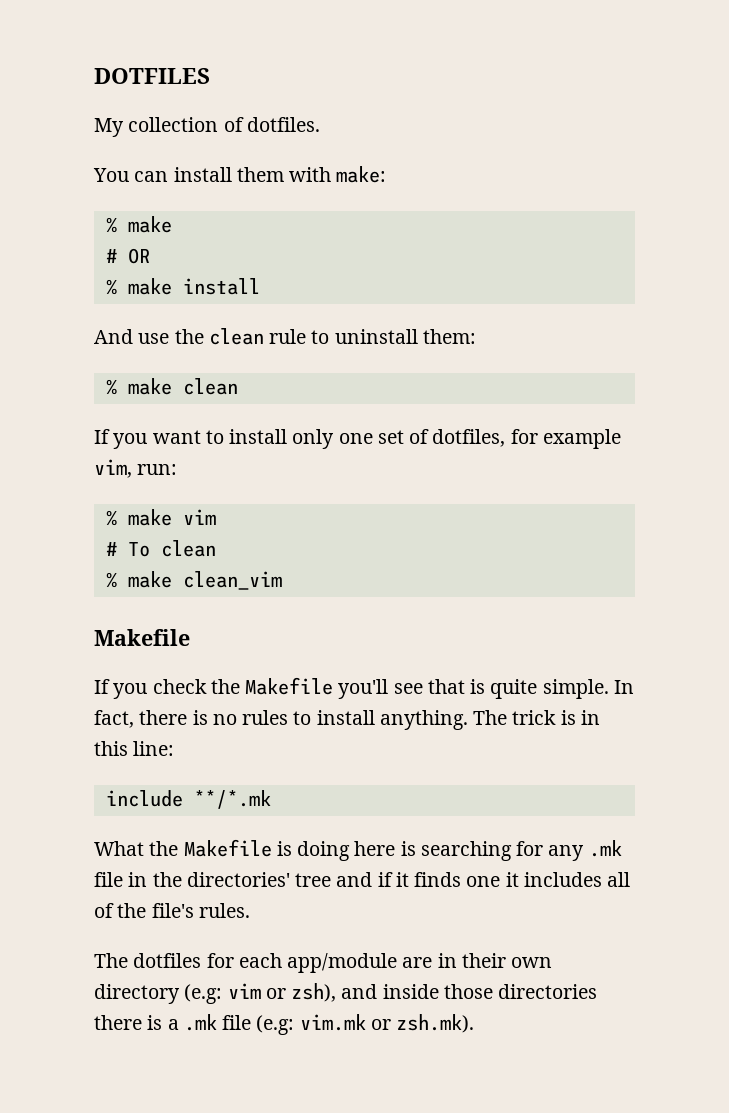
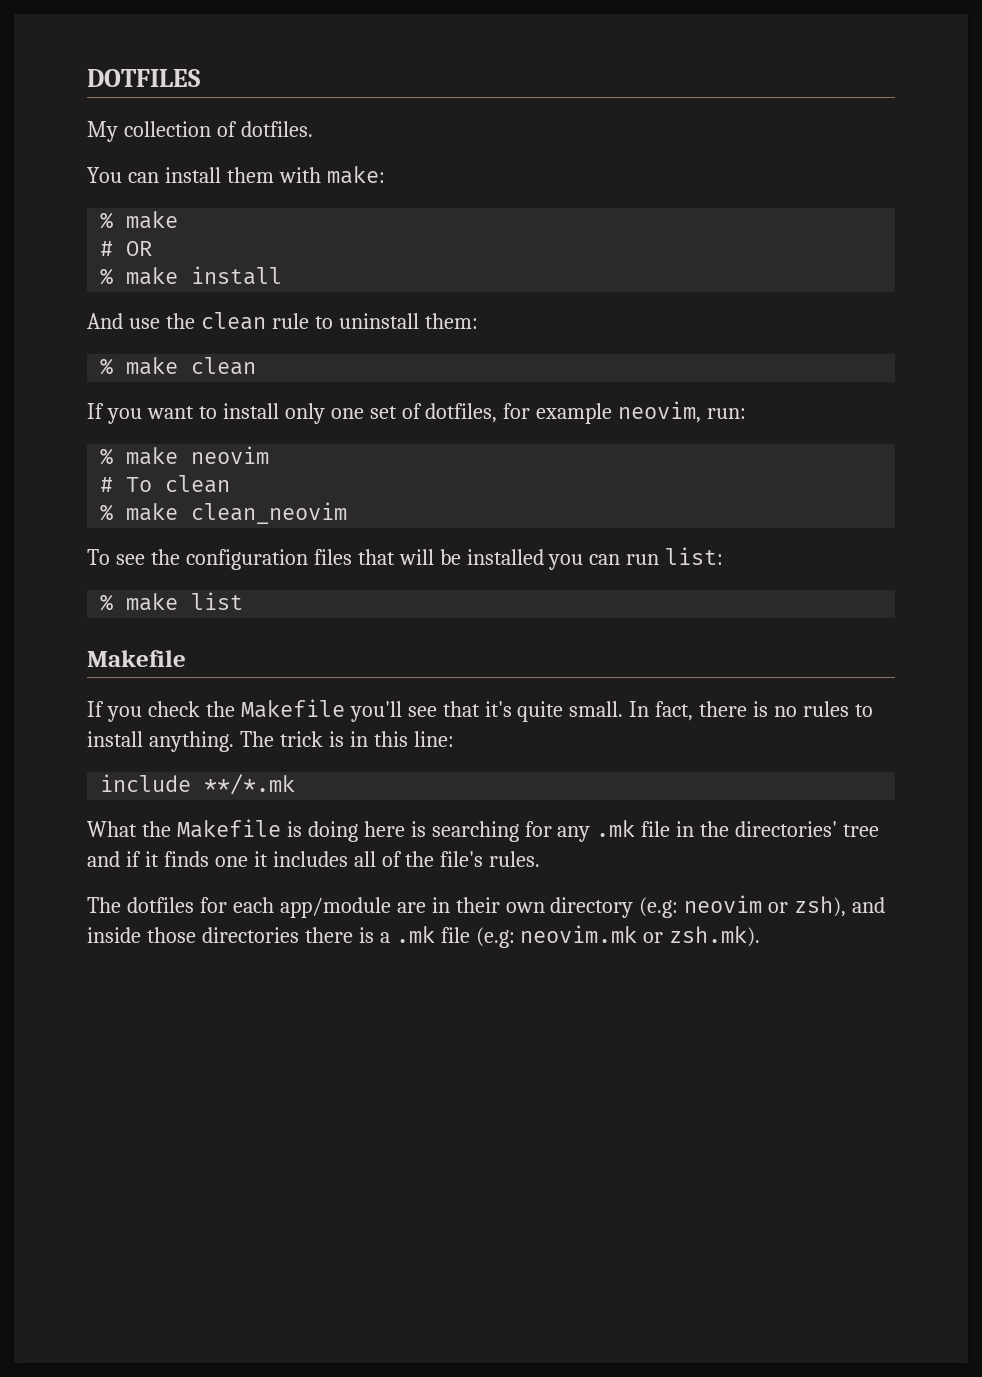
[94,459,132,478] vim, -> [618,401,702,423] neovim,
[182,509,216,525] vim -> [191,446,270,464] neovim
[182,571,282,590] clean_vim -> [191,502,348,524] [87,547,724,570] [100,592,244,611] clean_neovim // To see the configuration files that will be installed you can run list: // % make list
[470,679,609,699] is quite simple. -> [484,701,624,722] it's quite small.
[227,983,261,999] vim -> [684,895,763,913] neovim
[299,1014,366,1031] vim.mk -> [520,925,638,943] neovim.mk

=-=-=-=-=

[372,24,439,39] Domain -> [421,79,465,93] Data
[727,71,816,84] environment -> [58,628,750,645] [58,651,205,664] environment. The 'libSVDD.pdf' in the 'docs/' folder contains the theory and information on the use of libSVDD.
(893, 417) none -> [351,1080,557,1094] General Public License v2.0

=-=-=-=-=

▶ DIRECTIVE:
Of the lines above, extract only those from the line with "[182,571,282,590] clean_vim ->" to the line with "[299,1014,366,1031] vim.mk ->", both included, exactly as written.

▶ SOLUTION BELOW:
[182,571,282,590] clean_vim -> [191,502,348,524] [87,547,724,570] [100,592,244,611] clean_neovim // To see the configuration files that will be installed you can run list: // % make list
[470,679,609,699] is quite simple. -> [484,701,624,722] it's quite small.
[227,983,261,999] vim -> [684,895,763,913] neovim
[299,1014,366,1031] vim.mk -> [520,925,638,943] neovim.mk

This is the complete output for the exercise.